▶ [EXERCISE PROMPT]: Please show every line in the entries below that includes the word "Копылова".
(MATERIAL FOR THE TASK Opens)
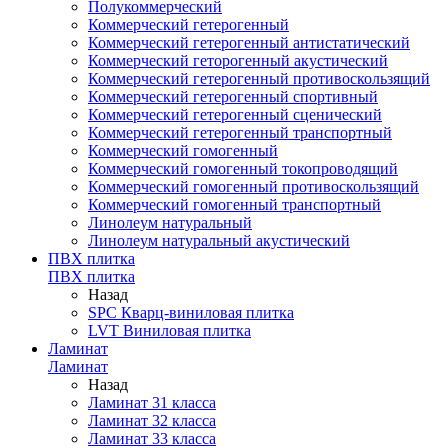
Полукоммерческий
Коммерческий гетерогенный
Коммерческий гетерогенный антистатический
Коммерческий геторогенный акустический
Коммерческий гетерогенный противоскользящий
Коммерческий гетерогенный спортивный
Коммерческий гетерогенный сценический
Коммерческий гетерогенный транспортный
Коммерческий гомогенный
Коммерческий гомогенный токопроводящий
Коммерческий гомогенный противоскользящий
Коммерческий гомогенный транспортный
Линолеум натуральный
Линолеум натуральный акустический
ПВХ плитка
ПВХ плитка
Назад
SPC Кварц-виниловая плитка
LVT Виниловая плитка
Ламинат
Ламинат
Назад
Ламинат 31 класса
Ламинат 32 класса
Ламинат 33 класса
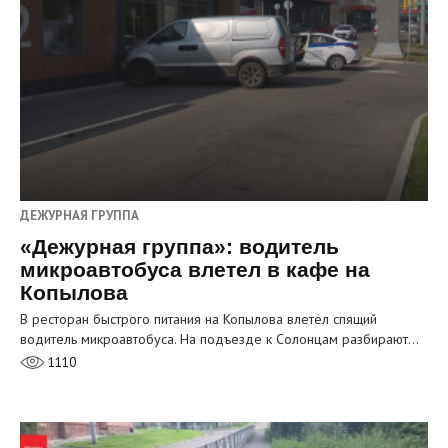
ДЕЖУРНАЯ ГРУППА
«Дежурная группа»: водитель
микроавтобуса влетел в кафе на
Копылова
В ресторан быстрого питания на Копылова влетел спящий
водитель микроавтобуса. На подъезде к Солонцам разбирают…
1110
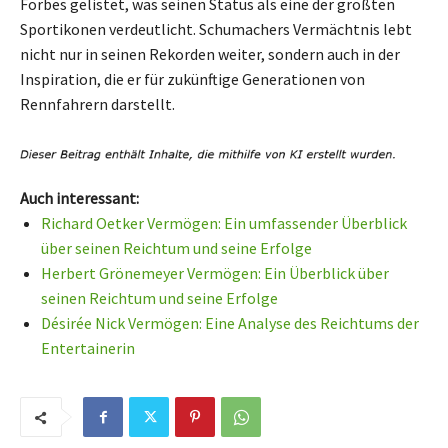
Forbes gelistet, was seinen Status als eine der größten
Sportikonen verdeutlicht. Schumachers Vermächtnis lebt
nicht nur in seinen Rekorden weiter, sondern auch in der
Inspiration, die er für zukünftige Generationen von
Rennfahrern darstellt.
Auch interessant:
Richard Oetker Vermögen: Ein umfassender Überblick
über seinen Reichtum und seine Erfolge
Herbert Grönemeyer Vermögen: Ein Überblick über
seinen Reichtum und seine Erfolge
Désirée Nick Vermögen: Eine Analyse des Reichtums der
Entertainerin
(MATERIAL FOR THE TASK Closes)
(MATERIAL FOR THE TASK Opens)
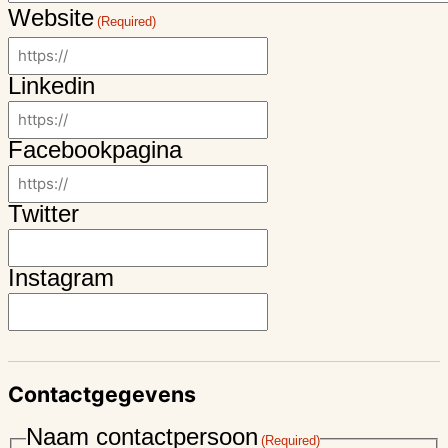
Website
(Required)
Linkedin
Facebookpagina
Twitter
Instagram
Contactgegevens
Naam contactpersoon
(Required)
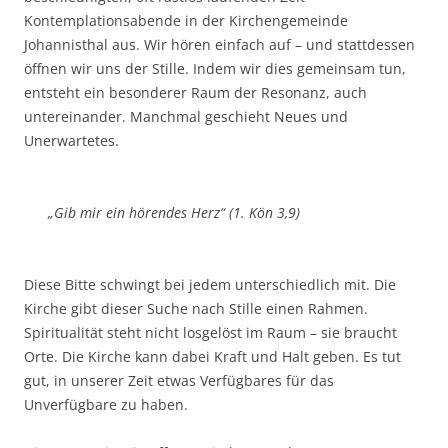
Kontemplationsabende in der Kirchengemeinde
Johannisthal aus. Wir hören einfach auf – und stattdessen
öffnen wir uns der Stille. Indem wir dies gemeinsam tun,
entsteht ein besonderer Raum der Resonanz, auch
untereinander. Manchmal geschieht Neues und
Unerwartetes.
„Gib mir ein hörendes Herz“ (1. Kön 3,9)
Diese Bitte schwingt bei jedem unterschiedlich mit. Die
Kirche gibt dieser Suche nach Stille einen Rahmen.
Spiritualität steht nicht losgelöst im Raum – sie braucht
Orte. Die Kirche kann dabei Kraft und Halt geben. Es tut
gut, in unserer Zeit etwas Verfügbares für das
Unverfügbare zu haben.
(MATERIAL FOR THE TASK Closes)
▶ [SOLVED EXERCISE]:
Копылова
В ресторан быстрого питания на Копылова влетел спящий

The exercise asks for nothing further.